(Collected data)
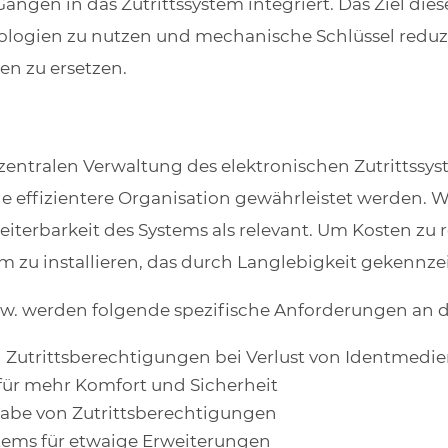
ängen in das Zutrittssystem integriert. Das Ziel di
hnologien zu nutzen und mechanische Schlüssel reduz
en zu ersetzen.
zentralen Verwaltung des elektronischen Zutrittssyst
e effizientere Organisation gewährleistet werden. 
iterbarkeit des Systems als relevant. Um Kosten zu 
tem zu installieren, das durch Langlebigkeit gekennzei
. werden folgende spezifische Anforderungen an da
 Zutrittsberechtigungen bei Verlust von Identmedi
für mehr Komfort und Sicherheit
ergabe von Zutrittsberechtigungen
stems für etwaige Erweiterungen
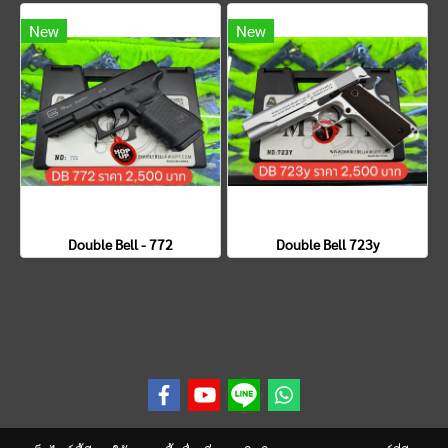
New
New
Double Bell - 772
Double Bell 723y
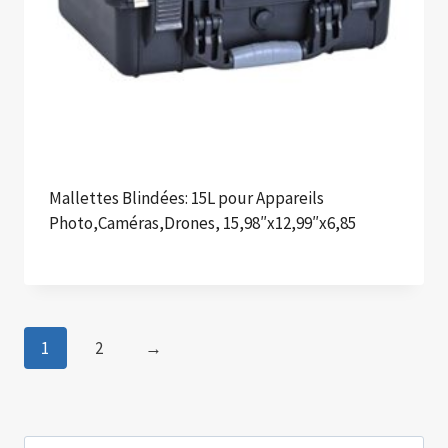
Mallettes Blindées: 15L pour Appareils
Photo,Caméras,Drones, 15,98″x12,99″x6,85
1
2
→
Recherche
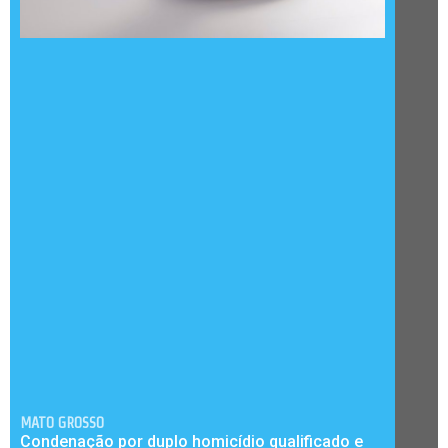
MATO GROSSO
Condenação por duplo homicídio qualificado e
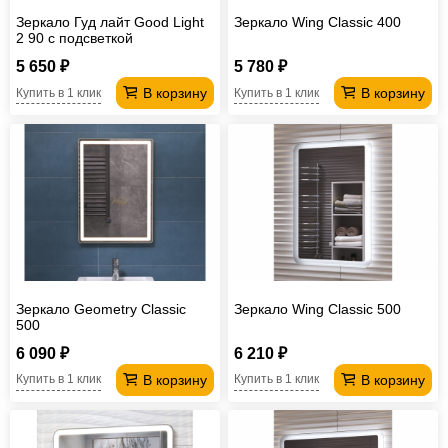
Зеркало Гуд лайт Good Light
Зеркало Wing Classic 400
2 90 с подсветкой
5 650 ₽
5 780 ₽
В корзину
В корзину
Купить в 1 клик
Купить в 1 клик
Зеркало Geometry Classic
Зеркало Wing Classic 500
500
6 090 ₽
6 210 ₽
В корзину
В корзину
Купить в 1 клик
Купить в 1 клик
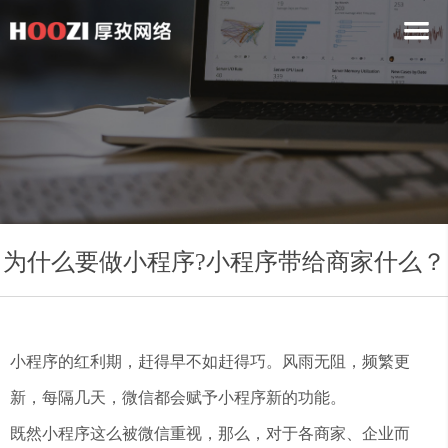
为什么要做小程序?小程序带给商家什么？
小程序的红利期，赶得早不如赶得巧。风雨无阻，频繁更
新，每隔几天，微信都会赋予小程序新的功能。
既然小程序这么被微信重视，那么，对于各商家、企业而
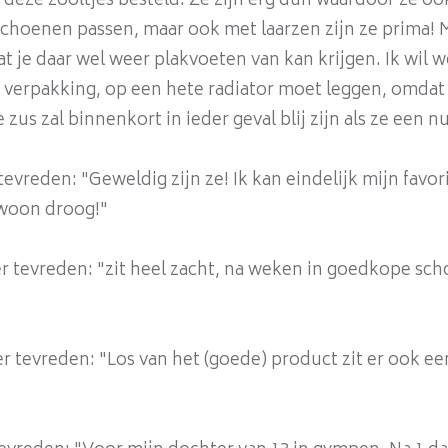
deze zooltjes besteld. Ze zijn erg dun waardoor ze ook
hoenen passen, maar ook met laarzen zijn ze prima! M
 je daar wel weer plakvoeten van kan krijgen. Ik wil w
de verpakking, op een hete radiator moet leggen, omda
us zal binnenkort in ieder geval blij zijn als ze een nut
tevreden: "Geweldig zijn ze! Ik kan eindelijk mijn fav
ewoon droog!"
r tevreden: "zit heel zacht, na weken in goedkope sc
r tevreden: "Los van het (goede) product zit er ook ee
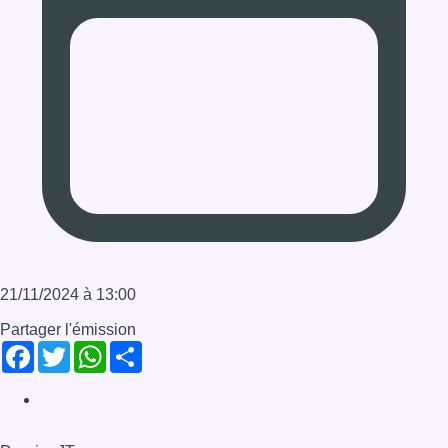
Huyghebaert.
Infos sur le replay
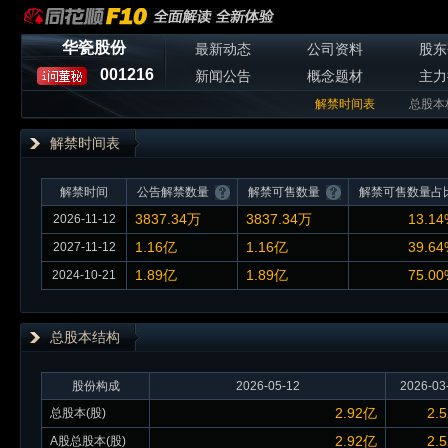
华瓷股份
最新动态
公司资料
股东
001216
新闻公告
概念题材
主力
解禁时间表
总股本
解禁时间表
解禁时间
公告解禁数量
解禁可售数量
解禁可售数量占
3837.34万
3837.34万
13.14
2026-11-12
1.16亿
1.16亿
39.64
2027-11-12
1.89亿
1.89亿
75.00
2024-10-21
总股本
结构
股份构成
2026-05-12
2026-03
2.92亿
2.
总股本(股)
2.92亿
2.
A股总股本(股)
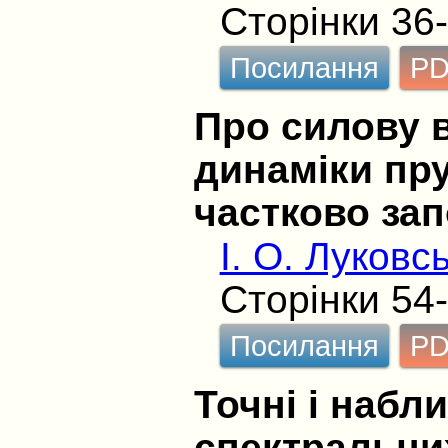
Сторінки 36
Посилання
P
Про силову 
динаміки пр
частково за
І. О. Луковс
Сторінки 54
Посилання
P
Точні і набл
спектральни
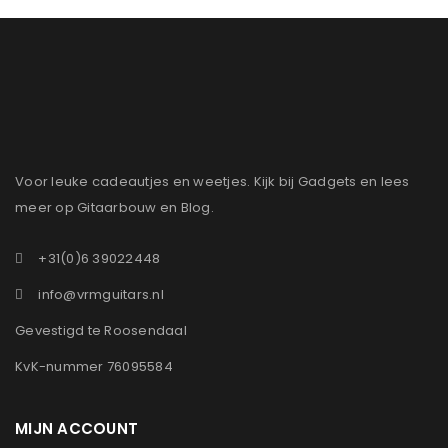
Voor leuke cadeautjes en weetjes. Kijk bij Gadgets en lees
meer op Gitaarbouw en Blog.
+31(0)6 39022448
info@vrmguitars.nl
Gevestigd te Roosendaal
KvK-nummer 76095584
MIJN ACCOUNT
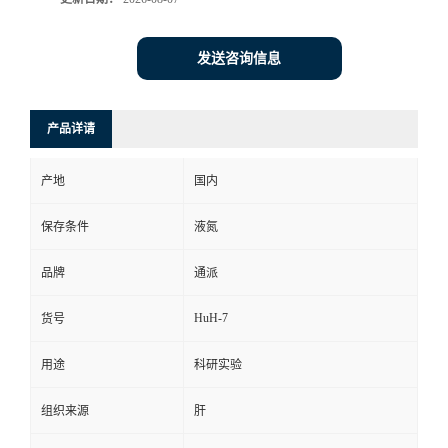
发送咨询信息
产品详请
产地
国内
保存条件
液氮
品牌
通派
HuH-7
货号
用途
科研实验
组织来源
肝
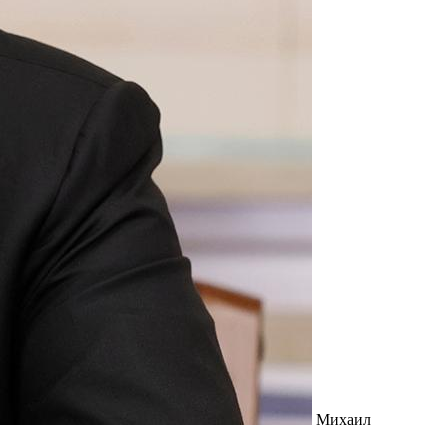
Михаил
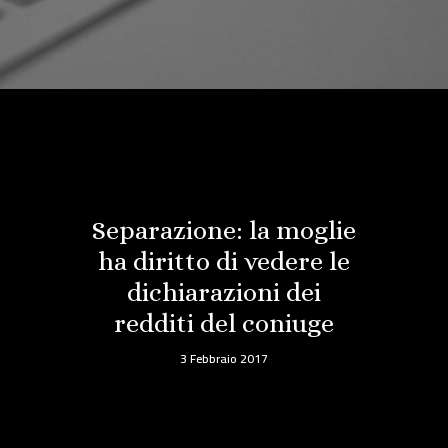
Separazione: la moglie
ha diritto di vedere le
dichiarazioni dei
redditi del coniuge
3 Febbraio 2017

* **YOUR ASSIGNMENT**
Reproduce verbatim the entries starting at the line containing "Huyghebaert." and ending at the last line of the entries, with both ends included. Leave the pictures out of your reproduction.

* **ANSWER FOR THIS EXERCISE**
Huyghebaert.
Infos sur le replay
华瓷股份
最新动态
公司资料
股东
001216
新闻公告
概念题材
主力
解禁时间表
总股本
解禁时间表
解禁时间
公告解禁数量
解禁可售数量
解禁可售数量占
3837.34万
3837.34万
13.14
2026-11-12
1.16亿
1.16亿
39.64
2027-11-12
1.89亿
1.89亿
75.00
2024-10-21
总股本
结构
股份构成
2026-05-12
2026-03
2.92亿
2.
总股本(股)
2.92亿
2.
A股总股本(股)
Сторінки 36
Посилання
P
Про силову 
динаміки пр
частково за
І. О. Луковс
Сторінки 54
Посилання
P
Точні і набл
спектральни
Voor leuke cadeautjes en weetjes. Kijk bij Gadgets en lees
meer op Gitaarbouw en Blog.
+31(0)6 39022448
info@vrmguitars.nl
Gevestigd te Roosendaal
KvK-nummer 76095584
MIJN ACCOUNT
发送咨询信息
产品详请
产地
国内
保存条件
液氮
品牌
通派
HuH-7
货号
用途
科研实验
组织来源
肝
Михаил
Separazione: la moglie
ha diritto di vedere le
dichiarazioni dei
redditi del coniuge
3 Febbraio 2017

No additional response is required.